プロローグ
現実世界での生活も安定してきた。仕事も順調だ。地雷も年数を経て、中堅からベテランになった。そうすると、新しく入ってきた新人さんに教える立場になっていく。
人間のタイプは様々だ。A子ちゃんはこう教えて出来る様になったから、B子ちゃんに教える時も同じでいいとは限らない。
「メモを取って、話を聞いて」
そう言ってもメモを取らない子がいた。見た感じやる気がない様な感じでもない……。なんとなく、この子は地雷と同じタイプなのかもしれないと思った。きっと、メモ帳に何を書けばいいのかがわからないのだと思う。
「箇条書きで教えるね」
1、2、3……って数字を書いて重要な項目を短い文章で書かせた。
「お客様にその順番で説明すれば大丈夫。頭が真っ白になったら『そちらの用紙に記入をお願いします』って伝えて落ち着くといいよ。わからない事があれば遠慮なく聞いて〜」
自分が沢山つまづいてきたので、相手がどこでつまづくか手に取るようにわかった。つまづく箇所が多くて、情けなくて自分が嫌な時もあったけど、無駄じゃなかったんだな……と思う。
「ねぇ、あんた。あんたって自分の事好きでしょ??」
会社の先輩が地雷に声をかけた。地雷は会社の天井を見ながら、少し考えると先輩に返事をした。
「そうですねぇ……まぁ、嫌いじゃないです」
昔なら考えられない様な返答だった。昔は弱くて何も出来なくて、ただ息をしているだけって感覚だったから自分が嫌いだった。
でも、少しずつでも自分を好きになる努力をしてきたからか、ちょっとずつ自分を認められる様になった。
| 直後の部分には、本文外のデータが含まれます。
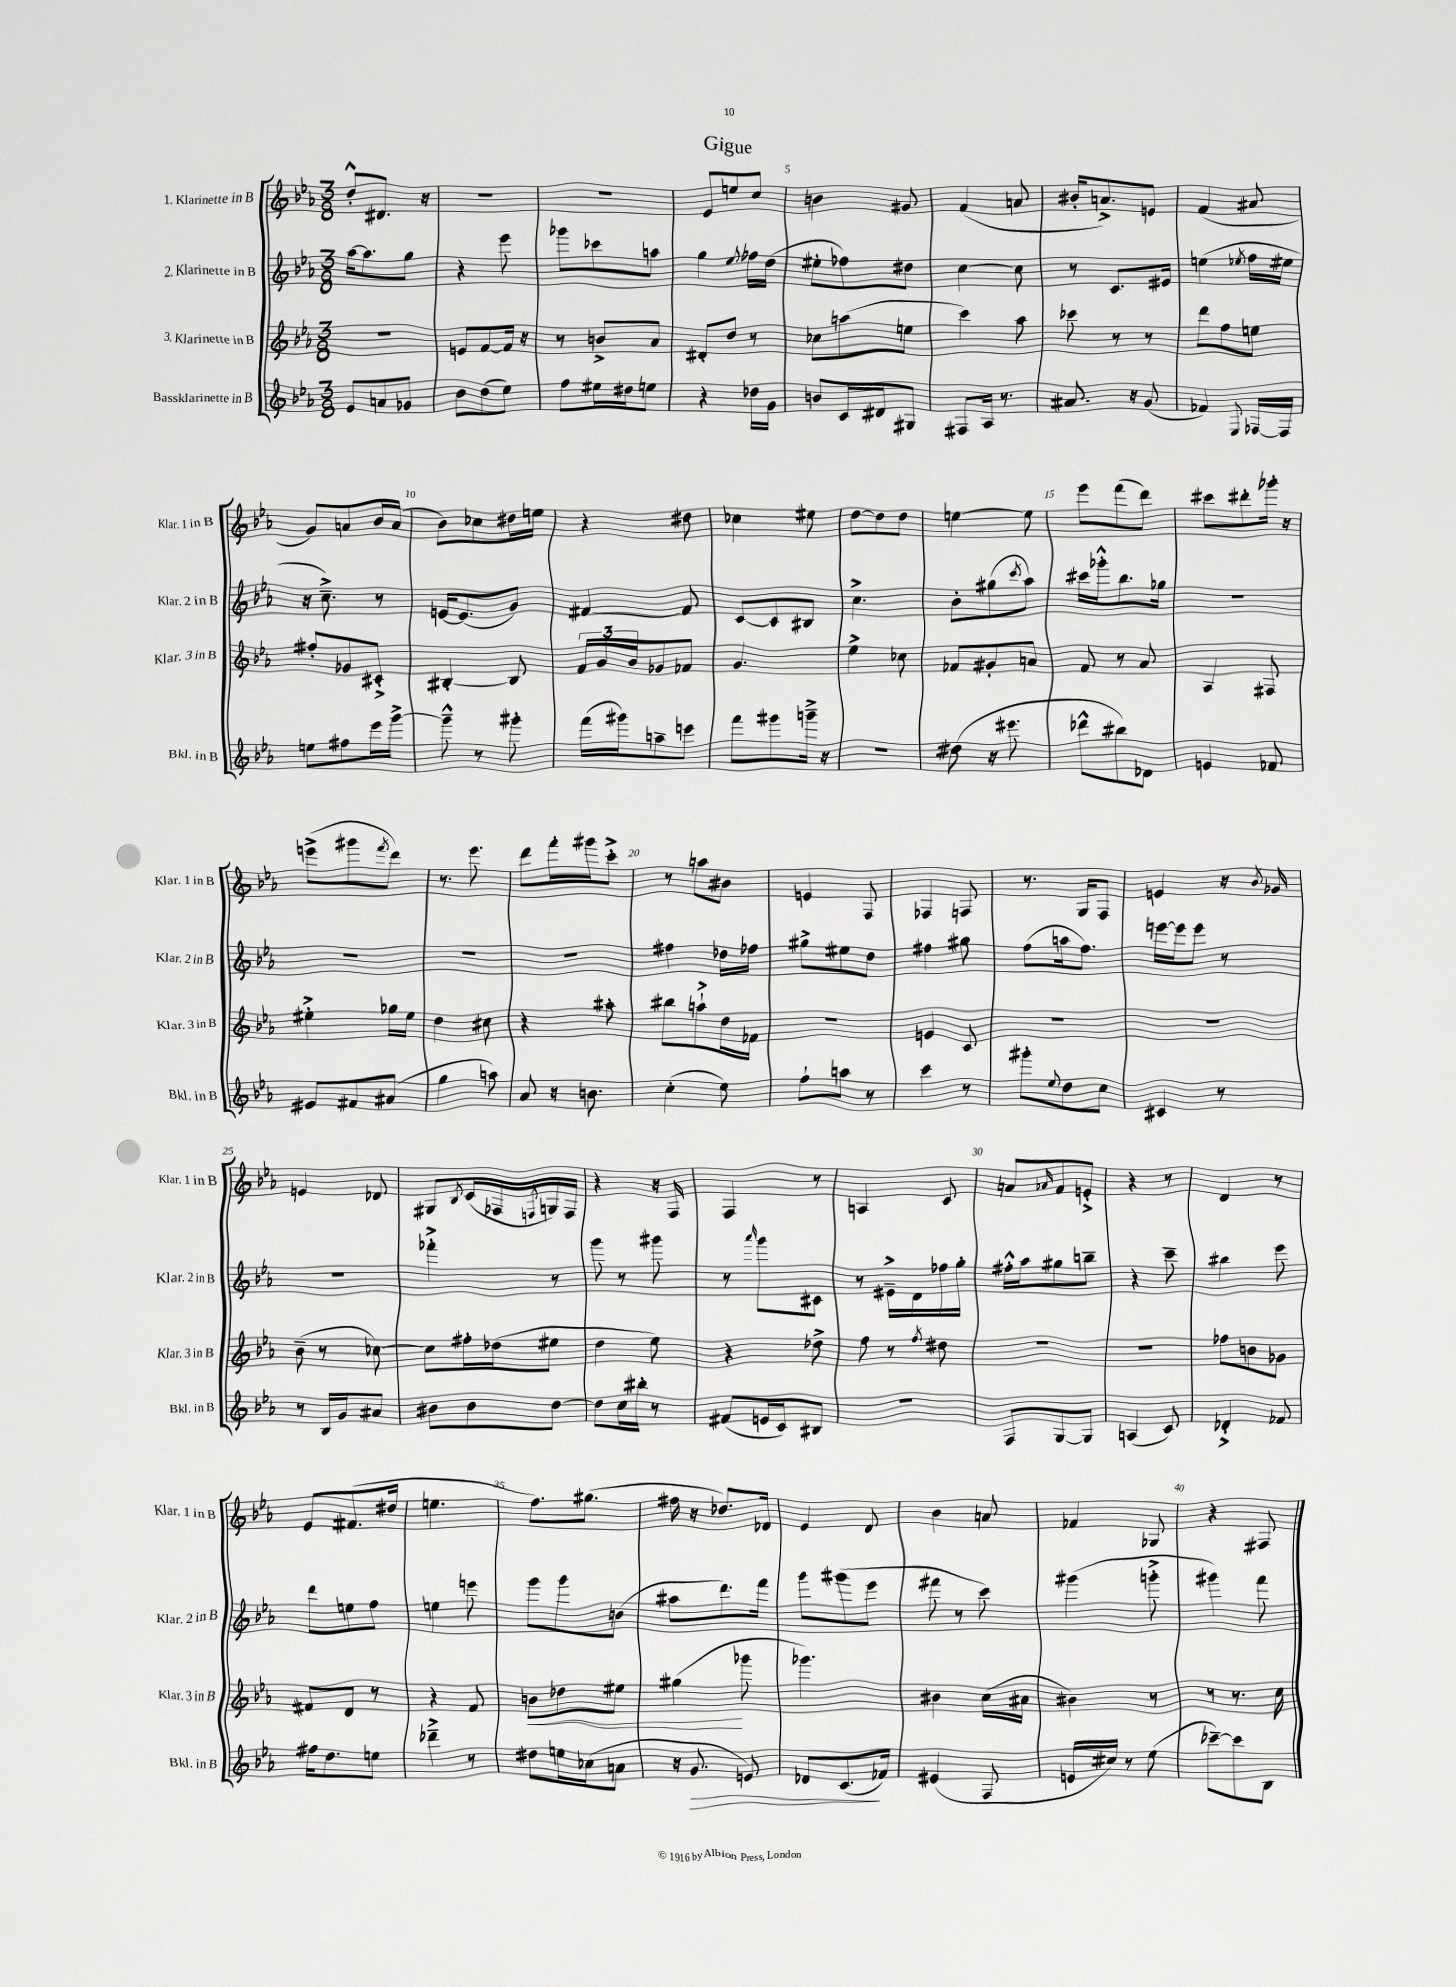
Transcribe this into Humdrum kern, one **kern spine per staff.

**kern	**dynam	**kern	**dynam	**kern	**kern
*part4	*part4	*part3	*part3	*part2	*part1
*staff4	*staff4	*staff3	*staff3	*staff2	*staff1
*I"Bassklarinette in B	*	*I"3. Klarinette in B	*	*I"2. Klarinette in B	*I"1. Klarinette in B
*I'Bkl. in B	*	*I'Klar. 3 in B	*	*I'Klar. 2 in B	*I'Klar. 1 in B
*clefG2	*	*clefG2	*	*clefG2	*clefG2
*k[b-e-a-]	*	*k[b-e-a-]	*	*k[b-e-a-]	*k[b-e-a-]
*M3/8	*	*M3/8	*	*M3/8	*M3/8
=1	=1	=1	=1	=1	=1
8e-/L	.	4.r	.	[16aa-\KL	8dd'^^/L
.	.	.	.	8.aa-\]	.
8an/	.	.	.	.	8.d#X/J
8g-X/J	.	.	.	8gg\J	.
.	.	.	.	.	16r
=2	=2	=2	=2	=2	=2
8b-\L	.	8en/L	.	4r	4.r
(8dd\	.	[8f/	.	.	.
8ee-\J)	.	16f/Jk]	.	8eee-\	.
.	.	16r	.	.	.
=3	=3	=3	=3	=3	=3
8ff\L	.	8r	.	8ggg-X\L	4.r
16ee#X\L	.	8bn^/L	.	8ccc-X\	.
16dd#X\J	.	.	.	.	.
8een\J	.	8a-/J	.	8aan\J	.
=4	=4	=4	=4	=4	=4
4r	.	8d#X'/L	.	4gg\	8e-/L
.	.	8dd/J	.	.	8een/
.	.	.	.	8qqee-/	.
16dd-X\LL	.	8r	.	16ff-X\LL	8cc/J
16g\JJ	.	.	.	(16dd\JJ	.
=5	=5	=5	=5	=5	=5
8bn/L	.	8cc-X\L	.	8ee#X'\L	4bn\
16c/L	.	(8aan\	.	8ff-X\)	.
16d#X/J	.	.	.	.	.
8G#X/J	.	8een\J	.	8dd#X\J	8g#X/
=6	=6	=6	=6	=6	=6
8F#X/L	.	4ccc\)	.	[4cc\	(4f/
16A-/Jk	.	.	.	.	.
8.r	.	.	.	.	.
.	.	8aa-\	.	8cc\]	8an/
=7	=7	=7	=7	=7	=7
8.a#X/	.	8ccc-X\	.	8r	16b#X'/KL
.	.	.	.	.	8.an^/)
.	.	8r	.	8.c/L	.
16r	.	.	.	.	.
(8g/	.	8r	.	.	8en/J
.	.	.	.	16e#X/Jk	.
=8	=8	=8	=8	=8	=8
4f-X/)	.	8ddd\L	.	(4een\	(4f/
.	.	8ff\	.	.	.
8qqE-/	.	.	.	8qee-X/	.
[16F-X/LL	.	8een\J	.	16ff\LL	8a#X/
16F-/JJ]	.	.	.	16ee#X\JJ	.
!!LO:LB:g=z
=9	=9	=9	=9	=9	=9
8een\L	.	8ff#X'/L	.	16r	8g/L)
.	.	.	.	8.cc~^\)	.
8ff#X\	.	8g-X/	.	.	8an/
16eee-\L	.	8c#X'^/J	.	8r	16b-/L
[16ggg^\JJ	.	.	.	.	(16a/JJ
=10	=10	=10	=10	=10	=10
8ggg~^^\]	.	[4B#X'/	.	[16en/KL	8b-\L)
.	.	.	.	(8.e/]	.
8r	.	.	.	.	8cc-X\
8ggg#X'\	.	8B#/]	.	8g/J)	16dd#X\L
.	.	.	.	.	16een\JJ
=11	=11	=11	=11	=11	=11
(16fff\LL	.	24f/LL	.	[4f#X/	4r
.	.	24g/	.	.	.
16ggg#X\J)	.	.	.	.	.
.	.	24b-/J	.	.	.
8aan~\	.	8g-X/	.	.	.
8eeen\J	.	8f-X/J	.	8f#/]	8dd#X\
=12	=12	=12	=12	=12	=12
8fff\L	.	4.g/	.	[8c/L	4cc-X\
8ggg#X\	.	.	.	8c/]	.
16gggn~^\Jk	.	.	.	8B#X/J	8ee#X\
16r	.	.	.	.	.
=13	=13	=13	=13	=13	=13
4.r	.	4ee-^\	.	4.cc^\	[8dd\L
.	.	.	.	.	8dd\]
.	.	8cc-X\	.	.	8dd\J
=14	=14	=14	=14	=14	=14
(8dd#X\	.	8f-X/L	.	8b-'\L	[4een\
16r	.	8g#X'/	.	(8gg#X\	.
8.eee#X\	.	.	.	.	.
.	.	.	.	8qccc/	.
.	.	8an/J	.	8aa-\J)	8ee\]
=15	=15	=15	=15	=15	=15
8ddd-X^^\L	.	8f/	.	16ccc#X\LL	8eee-\L
.	.	.	.	16ggg-X'^^\J	.
8bb#X\)	.	8r	.	8.bb-\	(8fff\
8d-X\J	.	8a-/	.	.	8ddd\J)
.	.	.	.	16gg-X\Jk	.
=16	=16	=16	=16	=16	=16
4en/	.	4A-/	.	4.r	8ccc#X\L
.	.	.	.	.	8ddd#X'\
8f-X/	.	8F#X/	.	.	16ggg-X'\Jk
.	.	.	.	.	16r
!!LO:LB:g=z
=17	=17	=17	=17	=17	=17
8e#X/L	.	4ee#X'^\	.	4.r	(8eeen^\L
8f#X/	.	.	.	.	8ggg#X\
.	.	.	.	.	8qfff/
(8a#X/J	.	16gg-X\LL	.	.	8ddd\J)
.	.	16ee#\JJ	.	.	.
=18	=18	=18	=18	=18	=18
4gg\	.	4dd\	.	4.r	8.r
.	.	.	.	.	8.eee-\
8aan\)	.	8cc#X\	.	.	.
=19	=19	=19	=19	=19	=19
8a-/	.	4r	.	4.r	8ddd\L
16r	.	.	.	.	16fff'\L
8.bn\	.	.	.	.	16ggg#X\J
.	.	8aa#X'\	.	.	8ccc'^\J
=20	=20	=20	=20	=20	=20
(4cc'\	.	8bb#X\L	.	4ff#X\	8r
.	.	8aan`^\	.	.	8aan\L
8ee-\)	.	16dd\L	.	16dd-X\LL	8b#X\J
.	.	16f-X\JJ	.	16ff-X\JJ	.
=21	=21	=21	=21	=21	=21
8ff`\L	.	4.r	.	8gg#X^\L	4en/
8aan\J	.	.	.	8ee#X\	.
8r	.	.	.	8dd\J	8F/
=22	=22	=22	=22	=22	=22
4ccc\	.	4en/	.	4ff#X\	4F-X/
8r	.	8c/	.	8gg#X\	8Fn/
=23	=23	=23	=23	=23	=23
8ggg#X'\L	.	4.r	.	(8ff\L	8.r
8qqee-/	.	.	.	.	.
8dd\	.	.	.	16aan\k	.
.	.	.	.	8.ff\J)	16G/KL
8cc\J	.	.	.	.	8F/J
=24	=24	=24	=24	=24	=24
4c#X/	.	4.r	.	[16eeen\LL	4en/
.	.	.	.	16eee\J]	.
.	.	.	.	8eee\J	.
8r	.	.	.	8r	16r
.	.	.	.	.	8qb-/
.	.	.	.	.	16g-X/
!!LO:LB:g=z
=25	=25	=25	=25	=25	=25
8r	.	(8b-~\	.	4.r	4en/
16B-/LL	.	8r	.	.	.
16g/J	.	.	.	.	.
8a#X/J	.	[8cc-X\)	.	.	8d-X/
=26	=26	=26	=26	=26	=26
8b#X\L	.	8cc-\L]	.	4fff-X'^\	8G#X/L
.	.	.	.	.	8qB-/
8b#\	.	16ff#X'\L	.	.	(16c/L
.	.	(16dd-X\J	.	.	16F-X/
.	.	.	.	.	8qFn/
[8dd\J	.	8ee#X\J	.	8r	16Gn/)
.	.	.	.	.	16F/JJ
=27	=27	=27	=27	=27	=27
8dd\L]	.	4dd\	.	8ggg\	4r
16cc\L	.	.	.	8r	.
16bb#X'\JJ	.	.	.	.	.
8r	.	8ee-\)	.	8ggg#X\	16r
.	.	.	.	.	16F/
=28	=28	=28	=28	=28	=28
(8f#X/L	.	4r	.	8r	4F/
.	.	.	.	16qqaaa-/	.
16en/L	.	.	.	8ggg\L	.
16c/J)	.	.	.	.	.
8B#X/J	.	8dd-X^\	.	8c#X\J	8r
=29	=29	=29	=29	=29	=29
4.r	.	8ff\	.	8r	4An/
.	.	8r	.	16e#X~^\LL	.
.	.	.	.	16d\	.
.	.	8qff/	.	.	.
.	.	8dd#X\	.	16ff-X\	8c/
.	.	.	.	16gg'\JJ	.
=30	=30	=30	=30	=30	=30
8F/L	.	4.r	.	16ff#X'^^\LL	8an/L
.	.	.	.	16aa-\J	.
.	.	.	.	.	16qqa-X/
[8G/	.	.	.	8gg#X\	8f/
8G/J]	.	.	.	8bbn~\J	8en'^/J
=31	=31	=31	=31	=31	=31
(4An/	.	4.r	.	4r	4r
8c/)	.	.	.	8ccc~\	8r
=32	=32	=32	=32	=32	=32
4d-X'^/	.	8ff-X\L	.	4bb#X\	4d/
.	.	8bn\	.	.	.
8f-X/	.	8g-X\J	.	8eee-\	8r
!!LO:LB:g=z
=33	=33	=33	=33	=33	=33
16ff#X\KL	.	8f#X/L	.	8ddd\L	8e-/L
8.dd\	.	.	.	.	.
.	.	8d/J	.	8een\	(8.f#X/
8een\J	.	8r	.	8ff\J	.
.	.	.	.	.	16dd#X/Jk
=34	=34	=34	=34	=34	=34
4ddd-X~^\	.	4r	.	4een\	4.een\
8r	.	8f/	.	8eeen\	.
=35	=35	=35	=35	=35	=35
!	!	!	!LO:HP:b	!	!
8dd#X\L	.	8bn\L	<	8ggg\L	8.ff\L)
16een\L	.	8dd-X\	.	8ggg\	.
(16cc-X\J	.	.	.	.	(8.gg#X\J
8an\J	.	8ee#X\J	.	(8bn\J	.
=36	=36	=36	=36	=36	=36
16r	.	(4gg#X\	.	8aa#X\L	16ff#X\
!	!LO:HP:b	!	!	!	!
8.g/	>	.	.	.	16r
.	.	.	.	8.ddd\)	8.dd-X/L)
8en/)	.	8ggg-X\	[	.	.
.	.	.	.	16fff\Jk	16d-X/Jk
=37	=37	=37	=37	=37	=37
8d-X/L	.	4.ggg-X\)	.	8ggg\L	4e-/
(8.c/	.	.	.	(8ggg#X\	.
.	.	.	.	8eee-\J	8d/
16f-X/Jk)	]	.	.	.	.
=38	=38	=38	=38	=38	=38
(4e#X/	.	4b#X\	.	8fff#X\	4b-\
.	.	.	.	8r	.
8F/	.	(16cc\LL	.	8ccc\)	8an/
.	.	16a#X\JJ	.	.	.
=39	=39	=39	=39	=39	=39
16en/LL	.	4b#X\)	.	(4ggg#X\	4f-X/
16cc#X/JJ)	.	.	.	.	.
8r	.	.	.	.	.
(8ee-\	.	8r	.	8gggn'^\	8G-X/
=40	=40	=40	=40	=40	=40
[8ccc-X~\L)	.	8r	.	4ggg#X\)	4r
8ccc-\]	.	8.r	.	.	.
8B-\J	.	.	.	8fff\	8F#X/
.	.	16cc\	.	.	.
==	==	==	==	==	==
*-	*-	*-	*-	*-	*-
大好き!!……までとはいかないが、ちょっと好きって感じだ。
「ねぇねぇ、会社の男性の中で誰がタイプ??」
「う〜ん。そうですねぇ〜……」
会社にいる男性の面々を思い出して考えると先輩に伝えた。
「新しく入って来てくれた上司がタイプです!!」
その上司は他県から新しく入ってきてくれた上司だった。会社の偉い人と、私達部下のイザコザを収める潤滑油みたいな感じの人だった。
「君はアホだけど、文章をまとめる能力があるなぁ〜」
新人さんに教えるために、自分が昔とっていたノートを持ってきていた。そのノートを見て褒めてくれたのが凄く嬉しかった。なんだか……頑張りを認めてくれた様な気がしたからだ。
「なんだか懐かしいなぁ〜……」
地雷が過去を思い出して独り言を言っていると、先輩が噂の上司に地雷のタイプの話をそのまま伝えた。
「なんかタイプだそうですよ!!」
上司は困った顔をしながら……地雷の前で言った。
「すまん!! 俺、嫁がいるんだ!! ホント、ごめんな!!」
「いやいや……知ってますよ!!」
またこのパターンか!!なんで告白もしてないのに、一方的にフラれた!!……みたいになってるん!?!?
先輩はその様子を見て、ゲラゲラと笑っている。
「いや、なんか……告白してないのに、フラれる! みたいなこの状況! 虚しいんでやめて貰えますかぁぁ!!」
あれ??でもこのパターン。前もどっかであったはずなんだけど……いつあったっけ??